Music by Sibelius on YouTube

Images from YouTube

There is no shortage of music by Sibelius on YouTube – but how do you find the best performances? On this page we list our own selection. We have tried to focus on interesting, sometimes unexpected combinations of artists and repertoire.

To qualify for inclusion, a performance must be a concert performance or a studio performance not released on disc. It must also be an original work by Sibelius, not a third-part arrangement. Ideally (but not essentially) it will include video of the performance rather than still images.

Note: Sibelius One is not involved commercially or otherwise with the production or distribution of any of the recordings listed.

The selection is naturally subjective but if you would like to suggest more performances, please send the link by e-mail to gm@sibeliusone.com and we’ll take a look.


Symphony No. 1 – Hannu Lintu has recorded a lot of Sibelius with the Finnish Radio Symphony Orchestra, but here he conducts the Singapore Symphony Orchestra in a solid and well proportioned account from October 2018.

Symphony No. 2 – when Dima Slobodeniouk took over as principal conductor in Lahti in 2016, he was not primarily known for his Sibelius interpretations.
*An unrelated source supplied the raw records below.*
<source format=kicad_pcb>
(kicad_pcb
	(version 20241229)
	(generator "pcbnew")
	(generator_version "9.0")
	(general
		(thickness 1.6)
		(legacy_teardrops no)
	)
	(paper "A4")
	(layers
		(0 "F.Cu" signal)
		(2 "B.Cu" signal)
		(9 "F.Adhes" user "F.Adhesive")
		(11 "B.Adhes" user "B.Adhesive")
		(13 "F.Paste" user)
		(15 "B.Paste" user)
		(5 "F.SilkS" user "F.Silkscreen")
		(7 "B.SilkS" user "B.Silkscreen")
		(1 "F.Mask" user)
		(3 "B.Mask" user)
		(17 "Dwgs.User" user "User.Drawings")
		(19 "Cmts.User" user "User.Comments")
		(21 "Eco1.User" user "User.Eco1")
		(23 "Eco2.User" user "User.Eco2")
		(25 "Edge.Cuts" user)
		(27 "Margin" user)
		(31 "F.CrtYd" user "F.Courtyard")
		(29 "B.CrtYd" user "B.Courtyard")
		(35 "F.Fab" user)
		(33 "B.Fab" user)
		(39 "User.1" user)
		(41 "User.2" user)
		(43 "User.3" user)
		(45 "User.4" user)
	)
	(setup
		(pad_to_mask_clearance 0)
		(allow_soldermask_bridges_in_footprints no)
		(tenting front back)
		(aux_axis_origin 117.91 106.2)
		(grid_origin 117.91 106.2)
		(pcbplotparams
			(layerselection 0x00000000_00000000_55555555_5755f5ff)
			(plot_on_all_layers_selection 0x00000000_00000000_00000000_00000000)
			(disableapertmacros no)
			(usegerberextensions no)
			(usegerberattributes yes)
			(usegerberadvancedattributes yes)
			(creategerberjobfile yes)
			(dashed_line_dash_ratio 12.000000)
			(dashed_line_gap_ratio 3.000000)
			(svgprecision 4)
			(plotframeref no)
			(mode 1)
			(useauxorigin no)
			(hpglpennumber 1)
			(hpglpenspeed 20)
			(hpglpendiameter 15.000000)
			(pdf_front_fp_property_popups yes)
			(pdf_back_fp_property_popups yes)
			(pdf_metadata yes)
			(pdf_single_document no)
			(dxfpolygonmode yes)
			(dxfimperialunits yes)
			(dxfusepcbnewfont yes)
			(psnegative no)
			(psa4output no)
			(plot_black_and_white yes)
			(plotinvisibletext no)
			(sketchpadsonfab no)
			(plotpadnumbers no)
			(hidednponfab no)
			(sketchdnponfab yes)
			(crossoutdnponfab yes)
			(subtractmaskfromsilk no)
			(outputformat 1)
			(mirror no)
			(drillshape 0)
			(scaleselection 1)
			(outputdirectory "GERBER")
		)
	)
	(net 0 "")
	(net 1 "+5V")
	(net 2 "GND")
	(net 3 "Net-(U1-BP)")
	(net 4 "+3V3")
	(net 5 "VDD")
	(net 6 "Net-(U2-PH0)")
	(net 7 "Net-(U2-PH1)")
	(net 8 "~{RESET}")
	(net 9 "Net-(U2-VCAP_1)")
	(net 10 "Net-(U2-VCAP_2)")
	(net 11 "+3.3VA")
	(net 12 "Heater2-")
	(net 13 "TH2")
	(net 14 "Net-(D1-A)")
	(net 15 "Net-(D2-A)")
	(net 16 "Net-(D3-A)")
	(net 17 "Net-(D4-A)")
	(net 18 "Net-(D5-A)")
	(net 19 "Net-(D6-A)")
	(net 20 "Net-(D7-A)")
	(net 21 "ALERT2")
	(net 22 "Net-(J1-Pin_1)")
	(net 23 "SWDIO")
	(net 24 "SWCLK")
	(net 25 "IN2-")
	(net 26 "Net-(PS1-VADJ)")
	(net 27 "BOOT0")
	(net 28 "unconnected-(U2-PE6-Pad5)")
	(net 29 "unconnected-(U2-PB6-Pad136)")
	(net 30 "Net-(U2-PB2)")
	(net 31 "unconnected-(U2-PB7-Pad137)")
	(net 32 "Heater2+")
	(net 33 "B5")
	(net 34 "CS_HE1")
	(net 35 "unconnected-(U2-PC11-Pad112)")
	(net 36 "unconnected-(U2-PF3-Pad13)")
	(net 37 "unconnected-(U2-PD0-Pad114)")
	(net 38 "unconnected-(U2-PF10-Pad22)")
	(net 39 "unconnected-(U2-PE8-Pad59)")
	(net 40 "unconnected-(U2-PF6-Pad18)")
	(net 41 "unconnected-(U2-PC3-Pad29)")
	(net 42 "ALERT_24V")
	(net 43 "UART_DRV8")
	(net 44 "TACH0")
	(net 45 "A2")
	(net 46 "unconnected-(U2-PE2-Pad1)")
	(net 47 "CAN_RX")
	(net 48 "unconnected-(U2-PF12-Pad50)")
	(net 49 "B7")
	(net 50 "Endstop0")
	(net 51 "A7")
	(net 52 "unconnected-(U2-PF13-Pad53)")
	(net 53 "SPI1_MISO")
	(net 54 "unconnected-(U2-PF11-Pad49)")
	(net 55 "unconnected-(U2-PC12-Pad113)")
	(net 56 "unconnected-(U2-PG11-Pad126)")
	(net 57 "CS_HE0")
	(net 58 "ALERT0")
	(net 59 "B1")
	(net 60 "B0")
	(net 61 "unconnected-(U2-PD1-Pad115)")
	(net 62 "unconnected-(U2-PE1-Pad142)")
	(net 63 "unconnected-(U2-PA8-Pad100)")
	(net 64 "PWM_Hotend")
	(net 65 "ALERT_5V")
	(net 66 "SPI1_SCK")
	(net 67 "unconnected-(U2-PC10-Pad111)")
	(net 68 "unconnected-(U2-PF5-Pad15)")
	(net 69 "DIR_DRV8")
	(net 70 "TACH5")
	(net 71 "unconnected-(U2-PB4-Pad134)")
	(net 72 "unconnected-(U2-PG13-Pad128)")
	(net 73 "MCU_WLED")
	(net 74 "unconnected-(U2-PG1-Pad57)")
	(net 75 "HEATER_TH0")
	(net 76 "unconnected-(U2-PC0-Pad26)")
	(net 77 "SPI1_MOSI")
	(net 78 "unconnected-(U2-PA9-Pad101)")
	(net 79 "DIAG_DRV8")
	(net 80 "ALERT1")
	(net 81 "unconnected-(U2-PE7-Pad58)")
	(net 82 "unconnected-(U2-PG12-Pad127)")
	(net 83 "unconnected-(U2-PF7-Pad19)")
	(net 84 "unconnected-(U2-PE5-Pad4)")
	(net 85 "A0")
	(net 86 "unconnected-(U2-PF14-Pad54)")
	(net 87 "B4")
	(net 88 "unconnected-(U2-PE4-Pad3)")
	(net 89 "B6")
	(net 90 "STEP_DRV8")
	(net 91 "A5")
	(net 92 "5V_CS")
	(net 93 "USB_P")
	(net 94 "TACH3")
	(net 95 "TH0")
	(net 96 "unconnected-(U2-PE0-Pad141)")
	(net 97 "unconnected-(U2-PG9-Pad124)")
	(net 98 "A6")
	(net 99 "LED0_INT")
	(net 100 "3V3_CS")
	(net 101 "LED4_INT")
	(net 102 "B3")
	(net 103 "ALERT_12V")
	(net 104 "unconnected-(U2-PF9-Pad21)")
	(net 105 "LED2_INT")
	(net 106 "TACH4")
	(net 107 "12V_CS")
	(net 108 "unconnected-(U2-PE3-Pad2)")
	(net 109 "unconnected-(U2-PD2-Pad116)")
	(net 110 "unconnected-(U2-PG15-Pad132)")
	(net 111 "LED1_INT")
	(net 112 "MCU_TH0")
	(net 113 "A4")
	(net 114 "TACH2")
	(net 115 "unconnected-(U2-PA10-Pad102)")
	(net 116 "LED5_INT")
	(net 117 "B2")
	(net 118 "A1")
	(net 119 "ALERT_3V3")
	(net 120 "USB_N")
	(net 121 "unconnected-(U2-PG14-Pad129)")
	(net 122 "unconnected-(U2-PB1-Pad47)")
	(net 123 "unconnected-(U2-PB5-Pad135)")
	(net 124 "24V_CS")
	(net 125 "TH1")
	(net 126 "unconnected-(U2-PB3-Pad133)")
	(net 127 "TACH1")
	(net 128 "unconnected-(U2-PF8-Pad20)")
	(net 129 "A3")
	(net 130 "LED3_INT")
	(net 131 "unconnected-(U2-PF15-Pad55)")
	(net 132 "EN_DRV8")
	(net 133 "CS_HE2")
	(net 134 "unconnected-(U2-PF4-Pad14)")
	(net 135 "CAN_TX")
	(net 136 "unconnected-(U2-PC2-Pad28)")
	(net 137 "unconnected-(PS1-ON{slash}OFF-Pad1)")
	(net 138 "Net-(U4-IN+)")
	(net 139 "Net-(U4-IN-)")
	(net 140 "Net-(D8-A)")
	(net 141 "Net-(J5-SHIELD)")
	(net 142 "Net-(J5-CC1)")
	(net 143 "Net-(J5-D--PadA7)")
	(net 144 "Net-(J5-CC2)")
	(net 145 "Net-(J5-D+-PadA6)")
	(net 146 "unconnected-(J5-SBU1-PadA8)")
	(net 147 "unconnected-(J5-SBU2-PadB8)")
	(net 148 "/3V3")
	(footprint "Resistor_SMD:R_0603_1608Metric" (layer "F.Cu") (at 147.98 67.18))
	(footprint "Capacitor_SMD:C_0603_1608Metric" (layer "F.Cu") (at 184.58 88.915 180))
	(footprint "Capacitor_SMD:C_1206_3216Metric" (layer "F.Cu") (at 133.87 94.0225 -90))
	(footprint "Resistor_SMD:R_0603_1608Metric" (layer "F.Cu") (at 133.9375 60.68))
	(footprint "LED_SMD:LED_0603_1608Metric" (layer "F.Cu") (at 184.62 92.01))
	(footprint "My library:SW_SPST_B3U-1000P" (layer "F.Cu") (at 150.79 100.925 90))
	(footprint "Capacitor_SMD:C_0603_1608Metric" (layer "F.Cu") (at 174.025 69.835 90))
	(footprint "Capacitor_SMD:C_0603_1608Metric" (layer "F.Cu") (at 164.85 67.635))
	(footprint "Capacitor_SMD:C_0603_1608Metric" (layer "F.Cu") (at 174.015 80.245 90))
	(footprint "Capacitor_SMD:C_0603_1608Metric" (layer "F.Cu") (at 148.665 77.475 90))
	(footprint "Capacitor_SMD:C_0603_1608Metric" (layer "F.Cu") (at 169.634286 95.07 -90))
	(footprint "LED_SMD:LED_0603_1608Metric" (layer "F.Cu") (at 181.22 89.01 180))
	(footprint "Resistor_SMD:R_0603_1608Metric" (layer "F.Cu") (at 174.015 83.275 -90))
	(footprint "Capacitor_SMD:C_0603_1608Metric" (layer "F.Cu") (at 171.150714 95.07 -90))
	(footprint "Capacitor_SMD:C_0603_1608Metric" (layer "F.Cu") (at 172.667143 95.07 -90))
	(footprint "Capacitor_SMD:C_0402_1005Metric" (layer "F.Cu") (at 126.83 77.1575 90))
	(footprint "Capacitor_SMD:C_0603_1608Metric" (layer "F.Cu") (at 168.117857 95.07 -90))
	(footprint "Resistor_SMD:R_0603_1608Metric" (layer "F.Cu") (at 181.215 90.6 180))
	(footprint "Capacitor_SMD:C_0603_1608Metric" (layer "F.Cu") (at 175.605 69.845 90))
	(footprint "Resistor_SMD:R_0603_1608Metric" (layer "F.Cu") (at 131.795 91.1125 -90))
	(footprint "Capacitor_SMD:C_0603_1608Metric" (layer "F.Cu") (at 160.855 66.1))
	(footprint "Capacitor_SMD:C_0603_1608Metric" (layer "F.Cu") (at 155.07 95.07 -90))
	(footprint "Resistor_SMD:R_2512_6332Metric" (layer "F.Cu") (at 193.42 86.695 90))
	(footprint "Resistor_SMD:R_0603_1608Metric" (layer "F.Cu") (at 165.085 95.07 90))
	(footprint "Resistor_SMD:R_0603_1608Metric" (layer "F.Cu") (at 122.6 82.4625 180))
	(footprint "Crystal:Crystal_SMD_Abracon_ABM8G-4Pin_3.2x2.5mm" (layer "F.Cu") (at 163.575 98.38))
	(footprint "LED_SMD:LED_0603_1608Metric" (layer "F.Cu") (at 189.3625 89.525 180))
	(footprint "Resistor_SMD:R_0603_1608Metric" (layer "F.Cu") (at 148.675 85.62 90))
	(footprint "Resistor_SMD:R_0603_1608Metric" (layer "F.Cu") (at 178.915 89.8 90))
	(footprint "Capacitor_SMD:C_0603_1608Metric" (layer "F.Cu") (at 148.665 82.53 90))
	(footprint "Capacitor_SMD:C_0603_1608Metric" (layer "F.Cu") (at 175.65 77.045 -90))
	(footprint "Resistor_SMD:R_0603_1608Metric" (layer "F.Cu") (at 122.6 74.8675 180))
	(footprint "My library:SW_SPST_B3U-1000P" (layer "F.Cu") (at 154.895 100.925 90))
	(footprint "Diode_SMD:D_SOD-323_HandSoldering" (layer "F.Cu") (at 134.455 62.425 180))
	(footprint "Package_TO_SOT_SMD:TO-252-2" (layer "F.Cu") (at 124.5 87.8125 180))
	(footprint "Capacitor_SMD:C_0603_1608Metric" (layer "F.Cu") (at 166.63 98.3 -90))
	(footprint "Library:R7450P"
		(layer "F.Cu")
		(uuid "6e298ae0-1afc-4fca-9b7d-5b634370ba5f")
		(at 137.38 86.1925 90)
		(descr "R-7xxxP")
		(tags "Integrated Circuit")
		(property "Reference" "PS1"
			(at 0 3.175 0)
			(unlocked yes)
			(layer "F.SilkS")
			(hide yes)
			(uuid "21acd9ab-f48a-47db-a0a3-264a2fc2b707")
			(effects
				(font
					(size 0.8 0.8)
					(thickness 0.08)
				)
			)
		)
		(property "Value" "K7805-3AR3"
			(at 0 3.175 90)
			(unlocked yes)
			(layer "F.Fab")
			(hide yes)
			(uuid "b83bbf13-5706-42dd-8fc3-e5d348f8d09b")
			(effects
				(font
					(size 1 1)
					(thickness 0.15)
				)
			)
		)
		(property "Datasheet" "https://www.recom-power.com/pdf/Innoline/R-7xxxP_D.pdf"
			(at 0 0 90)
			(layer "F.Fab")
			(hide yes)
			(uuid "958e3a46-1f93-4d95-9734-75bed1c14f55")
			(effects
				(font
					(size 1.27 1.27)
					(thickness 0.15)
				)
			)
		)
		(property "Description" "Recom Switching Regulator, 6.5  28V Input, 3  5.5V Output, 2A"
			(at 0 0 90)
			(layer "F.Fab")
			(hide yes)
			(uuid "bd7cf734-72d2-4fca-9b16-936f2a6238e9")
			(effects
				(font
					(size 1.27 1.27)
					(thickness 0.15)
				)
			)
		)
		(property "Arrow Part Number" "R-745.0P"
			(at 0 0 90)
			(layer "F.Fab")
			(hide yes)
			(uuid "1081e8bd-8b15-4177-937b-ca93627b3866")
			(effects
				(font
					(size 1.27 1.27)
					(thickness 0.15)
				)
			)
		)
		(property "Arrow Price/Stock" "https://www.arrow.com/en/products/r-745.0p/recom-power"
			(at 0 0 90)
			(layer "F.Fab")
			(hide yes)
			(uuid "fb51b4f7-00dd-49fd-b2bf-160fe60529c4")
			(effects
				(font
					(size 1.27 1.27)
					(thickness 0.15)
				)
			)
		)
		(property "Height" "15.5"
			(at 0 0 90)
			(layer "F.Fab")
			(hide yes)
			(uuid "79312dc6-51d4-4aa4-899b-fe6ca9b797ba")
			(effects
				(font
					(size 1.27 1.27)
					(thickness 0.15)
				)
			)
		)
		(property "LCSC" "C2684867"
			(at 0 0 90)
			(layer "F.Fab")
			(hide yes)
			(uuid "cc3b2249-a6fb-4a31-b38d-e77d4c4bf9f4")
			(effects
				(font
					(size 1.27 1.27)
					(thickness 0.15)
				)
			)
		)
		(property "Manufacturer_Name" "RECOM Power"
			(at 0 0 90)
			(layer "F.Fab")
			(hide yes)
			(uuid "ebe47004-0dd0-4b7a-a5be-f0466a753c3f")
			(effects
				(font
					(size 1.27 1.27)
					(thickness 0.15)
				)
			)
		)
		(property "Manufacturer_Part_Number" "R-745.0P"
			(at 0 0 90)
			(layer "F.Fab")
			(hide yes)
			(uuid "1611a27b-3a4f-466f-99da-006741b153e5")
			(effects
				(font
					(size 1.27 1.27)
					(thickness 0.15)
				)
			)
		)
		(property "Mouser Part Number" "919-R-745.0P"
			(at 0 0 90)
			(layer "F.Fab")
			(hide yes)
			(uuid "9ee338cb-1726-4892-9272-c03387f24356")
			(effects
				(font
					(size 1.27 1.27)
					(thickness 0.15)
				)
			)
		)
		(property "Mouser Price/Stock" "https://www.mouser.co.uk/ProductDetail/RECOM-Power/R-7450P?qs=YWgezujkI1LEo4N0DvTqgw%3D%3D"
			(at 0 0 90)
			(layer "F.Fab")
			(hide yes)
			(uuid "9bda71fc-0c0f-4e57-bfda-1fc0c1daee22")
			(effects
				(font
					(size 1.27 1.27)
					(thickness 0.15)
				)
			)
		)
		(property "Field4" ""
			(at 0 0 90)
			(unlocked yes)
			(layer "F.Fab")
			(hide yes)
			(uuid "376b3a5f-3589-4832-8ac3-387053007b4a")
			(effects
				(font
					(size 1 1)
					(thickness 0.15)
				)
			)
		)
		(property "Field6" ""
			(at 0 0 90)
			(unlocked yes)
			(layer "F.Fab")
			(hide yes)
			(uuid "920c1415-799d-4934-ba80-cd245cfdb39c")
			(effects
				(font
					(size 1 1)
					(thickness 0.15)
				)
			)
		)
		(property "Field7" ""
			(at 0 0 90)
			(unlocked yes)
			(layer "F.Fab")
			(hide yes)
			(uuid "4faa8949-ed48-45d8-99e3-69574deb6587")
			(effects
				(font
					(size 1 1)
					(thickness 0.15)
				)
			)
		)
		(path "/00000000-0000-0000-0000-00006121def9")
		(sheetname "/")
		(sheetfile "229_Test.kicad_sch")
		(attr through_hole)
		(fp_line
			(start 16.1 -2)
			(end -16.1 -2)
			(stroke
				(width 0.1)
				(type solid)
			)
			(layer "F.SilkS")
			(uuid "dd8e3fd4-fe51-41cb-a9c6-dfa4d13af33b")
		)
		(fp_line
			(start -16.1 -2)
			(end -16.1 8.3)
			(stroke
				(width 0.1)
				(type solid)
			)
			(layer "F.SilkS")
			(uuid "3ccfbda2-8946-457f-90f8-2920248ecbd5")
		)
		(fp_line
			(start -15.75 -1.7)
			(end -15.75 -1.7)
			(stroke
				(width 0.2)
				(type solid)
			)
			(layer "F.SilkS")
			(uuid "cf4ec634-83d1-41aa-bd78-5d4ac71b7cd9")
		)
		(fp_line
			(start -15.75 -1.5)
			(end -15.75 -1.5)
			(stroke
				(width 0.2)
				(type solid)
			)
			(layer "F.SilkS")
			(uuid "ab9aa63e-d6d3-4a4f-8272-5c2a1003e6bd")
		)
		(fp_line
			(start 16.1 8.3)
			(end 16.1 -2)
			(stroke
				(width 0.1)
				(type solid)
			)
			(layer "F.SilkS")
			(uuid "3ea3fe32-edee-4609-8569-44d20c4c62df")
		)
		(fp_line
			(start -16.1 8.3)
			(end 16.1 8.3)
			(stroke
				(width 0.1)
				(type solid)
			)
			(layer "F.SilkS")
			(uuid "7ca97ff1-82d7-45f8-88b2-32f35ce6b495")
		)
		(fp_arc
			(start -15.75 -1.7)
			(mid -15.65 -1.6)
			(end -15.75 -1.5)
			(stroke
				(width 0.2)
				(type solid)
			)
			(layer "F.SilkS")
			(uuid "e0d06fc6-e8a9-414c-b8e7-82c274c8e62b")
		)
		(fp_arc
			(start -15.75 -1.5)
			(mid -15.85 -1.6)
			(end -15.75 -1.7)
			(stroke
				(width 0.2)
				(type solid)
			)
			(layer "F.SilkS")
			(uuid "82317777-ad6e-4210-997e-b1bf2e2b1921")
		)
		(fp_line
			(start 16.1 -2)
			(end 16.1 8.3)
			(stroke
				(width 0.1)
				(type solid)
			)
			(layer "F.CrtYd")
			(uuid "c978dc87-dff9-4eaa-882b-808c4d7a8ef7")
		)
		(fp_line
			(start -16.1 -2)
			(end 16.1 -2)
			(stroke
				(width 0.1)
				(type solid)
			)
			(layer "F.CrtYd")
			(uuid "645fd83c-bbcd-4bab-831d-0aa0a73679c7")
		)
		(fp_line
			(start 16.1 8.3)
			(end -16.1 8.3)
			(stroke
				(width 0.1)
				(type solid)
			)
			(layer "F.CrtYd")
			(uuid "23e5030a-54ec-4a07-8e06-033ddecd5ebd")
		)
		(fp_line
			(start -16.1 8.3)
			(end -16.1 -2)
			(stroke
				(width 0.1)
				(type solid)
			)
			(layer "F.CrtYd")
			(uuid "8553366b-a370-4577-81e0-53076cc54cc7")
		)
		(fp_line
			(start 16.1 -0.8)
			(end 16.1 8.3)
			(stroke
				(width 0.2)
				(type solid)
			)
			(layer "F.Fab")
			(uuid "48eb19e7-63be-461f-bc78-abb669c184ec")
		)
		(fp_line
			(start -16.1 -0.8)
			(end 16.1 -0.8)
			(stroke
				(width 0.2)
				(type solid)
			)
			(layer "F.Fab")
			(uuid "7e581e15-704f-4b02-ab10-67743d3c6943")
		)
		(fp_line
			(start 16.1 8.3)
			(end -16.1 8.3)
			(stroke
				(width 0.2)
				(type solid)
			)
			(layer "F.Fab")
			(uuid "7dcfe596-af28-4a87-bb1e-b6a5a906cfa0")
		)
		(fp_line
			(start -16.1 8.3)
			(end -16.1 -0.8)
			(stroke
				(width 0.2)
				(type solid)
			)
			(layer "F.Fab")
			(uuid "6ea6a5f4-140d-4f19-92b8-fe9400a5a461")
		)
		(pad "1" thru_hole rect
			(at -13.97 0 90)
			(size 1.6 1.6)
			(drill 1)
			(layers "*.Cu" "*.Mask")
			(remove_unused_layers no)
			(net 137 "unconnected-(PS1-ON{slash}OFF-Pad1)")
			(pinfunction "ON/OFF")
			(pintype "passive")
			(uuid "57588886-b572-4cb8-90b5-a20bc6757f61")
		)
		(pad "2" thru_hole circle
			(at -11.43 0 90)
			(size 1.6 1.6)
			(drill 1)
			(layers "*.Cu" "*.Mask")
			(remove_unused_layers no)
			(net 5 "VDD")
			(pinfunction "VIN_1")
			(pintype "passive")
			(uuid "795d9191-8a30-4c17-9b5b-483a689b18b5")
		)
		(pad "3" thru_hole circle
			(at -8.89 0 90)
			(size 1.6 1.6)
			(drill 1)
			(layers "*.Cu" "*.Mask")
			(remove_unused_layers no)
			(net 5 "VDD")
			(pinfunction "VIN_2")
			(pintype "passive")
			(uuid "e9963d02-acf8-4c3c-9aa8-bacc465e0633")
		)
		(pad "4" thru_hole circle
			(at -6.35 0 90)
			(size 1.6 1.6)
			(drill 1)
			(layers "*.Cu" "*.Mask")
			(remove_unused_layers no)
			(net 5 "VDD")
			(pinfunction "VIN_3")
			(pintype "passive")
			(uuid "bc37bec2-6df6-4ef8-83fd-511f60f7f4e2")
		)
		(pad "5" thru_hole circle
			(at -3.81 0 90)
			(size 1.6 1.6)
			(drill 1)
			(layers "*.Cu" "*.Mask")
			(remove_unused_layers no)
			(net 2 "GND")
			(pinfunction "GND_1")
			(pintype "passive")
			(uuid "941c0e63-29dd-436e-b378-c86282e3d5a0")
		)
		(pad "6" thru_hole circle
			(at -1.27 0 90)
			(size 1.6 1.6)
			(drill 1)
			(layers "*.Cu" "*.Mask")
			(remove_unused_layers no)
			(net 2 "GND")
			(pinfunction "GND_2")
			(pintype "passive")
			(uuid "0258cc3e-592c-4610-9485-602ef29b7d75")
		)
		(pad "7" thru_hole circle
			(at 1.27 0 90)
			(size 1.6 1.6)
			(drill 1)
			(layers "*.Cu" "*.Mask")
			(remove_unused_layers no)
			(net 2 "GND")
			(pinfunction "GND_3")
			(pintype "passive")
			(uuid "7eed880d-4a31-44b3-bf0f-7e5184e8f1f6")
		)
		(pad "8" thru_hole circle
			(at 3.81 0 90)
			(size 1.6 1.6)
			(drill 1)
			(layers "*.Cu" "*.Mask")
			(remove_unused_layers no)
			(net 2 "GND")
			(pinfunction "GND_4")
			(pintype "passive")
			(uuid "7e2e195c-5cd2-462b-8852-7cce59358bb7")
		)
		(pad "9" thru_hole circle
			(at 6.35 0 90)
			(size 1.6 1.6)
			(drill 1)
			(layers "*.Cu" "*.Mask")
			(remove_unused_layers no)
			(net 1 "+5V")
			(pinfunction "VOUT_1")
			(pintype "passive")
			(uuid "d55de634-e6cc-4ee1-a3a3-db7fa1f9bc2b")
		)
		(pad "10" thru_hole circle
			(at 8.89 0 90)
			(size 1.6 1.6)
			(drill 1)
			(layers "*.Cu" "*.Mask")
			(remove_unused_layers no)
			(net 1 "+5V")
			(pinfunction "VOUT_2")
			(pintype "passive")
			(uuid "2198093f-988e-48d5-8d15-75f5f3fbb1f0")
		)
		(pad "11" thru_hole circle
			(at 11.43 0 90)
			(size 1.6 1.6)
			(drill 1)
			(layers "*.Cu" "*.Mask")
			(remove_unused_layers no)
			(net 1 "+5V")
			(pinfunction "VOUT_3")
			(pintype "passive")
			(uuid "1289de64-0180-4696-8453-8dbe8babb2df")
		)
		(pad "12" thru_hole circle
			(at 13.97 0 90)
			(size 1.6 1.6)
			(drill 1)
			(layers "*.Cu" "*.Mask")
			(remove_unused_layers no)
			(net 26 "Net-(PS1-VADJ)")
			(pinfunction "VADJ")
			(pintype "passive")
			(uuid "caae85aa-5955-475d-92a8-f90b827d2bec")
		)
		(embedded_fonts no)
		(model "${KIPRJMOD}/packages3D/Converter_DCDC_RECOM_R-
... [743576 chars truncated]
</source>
But as this 2014 performance with his ‘other’ orchestra – the Orquesta Sinfónica de Galicia – shows, he certainly knows how the Second Symphony ought to go.
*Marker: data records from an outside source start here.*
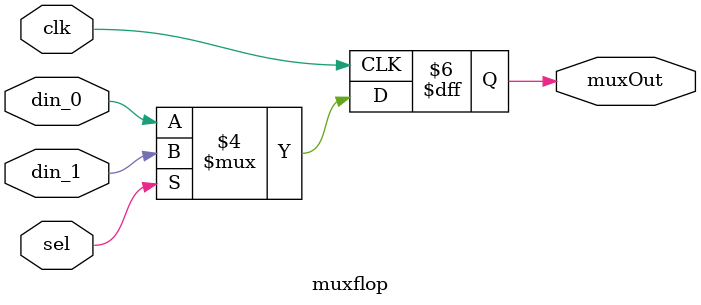
<source format=v>
module muxflop(sel,din_0,din_1,muxOut,clk);
  input sel, din_0,din_1,clk;
  output muxOut;
  reg muxOut;
  always @(posedge clk)
    begin
      if(sel==1'b0)
        muxOut = din_0;
      else
        muxOut = din_1;
    end
  endmodule

</source>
Symphony No. 3 – a first-rate performance from the hr-Sinfonieorchester (Frankfurt Radio SO) conducted by Jaime Martín from February 2018. Colourful, characterful playing throughout; poetry and musical architecture are supremely balanced, with excellent pacing, especially in the first two movements.

Symphony No. 4 – precocious and childlike, or vital and energizing: you can’t ignore Santtu-Matias Rouvali, a true ‘Marmite’ conductor. In October 2015, with the Tampere Philharmonic Orchestra (of which he was then chief conductor), he gave a performance of the Fourth Symphony which, despite occasional agogic and dynamic mannerisms, is undeniably powerful. Still images only.

Symphony No. 5 – again in Frankfurt, this time with Hugh Wolff conducting the hr-Sinfonieorchester in January 2016. A very focused performance; in the second half of the first movement the gradual accelerando is handled with great skill.

Symphony No. 6 – a performance from September 2019 with Susanna Mälkki and the Helsinki Philharmonic Orchestra. Beware: the recorded balance emphasizes the closely miked woodwind, harp and (to a lesser extent) timpani. If you don’t mind that, the performance is very well played and perceptively conducted. Still image only.

Symphony No. 7 – Mikko Franck took over as music director of the Orchestre philharmonique de Radio France in September 2015, some months after performing the Seventh Symphony with this orchestra at the Auditorium of Radio France in Paris.

Violin Concerto – a crowded field on YouTube, but James Ehnes gave a distinguished performance with the hr-Sinfonieorchester under Andrés Orozco-Estrada in April 2015. The tone colour is just right for Sibelius, and the virtuosity is never paraded for its own sake.

Kullervo – an expansive performance from Pietari Inkinen, dating from May 2013. Fine playing from the Munich Philharmonic Orchestra and impressive choral singing from the Male Voice Choir of the Munich Philharmonic Choir and the YL Male Voice Choir. Soloists Monica Groop and a rather strained-sounding Jukka Rasilainen. Still image only.

Lemminkäinen – a complete set of the four tone poems conducted by Franz Welser-Möst with that most un-Sibelian of orchestras, the Vienna Philharmonic, on a visit to Helsinki in June 2015. Impressive tone even if the orchestra sounds unfamiliar with the music and idiom. The Swan of Tuonela is rather hurried.

Finlandia – A cultured performance of Finlandia? Yes, this one is. Japanese performers have a strong reputation in Sibelius and here the NHK Symphony Orchestra under Charles Dutoit demonstrate why. There are intriguing subtitles on the video, too.

The Oceanides – a very poetic, steadily paced performance by the London Symphony Orchestra conducted by Antonio Pappano.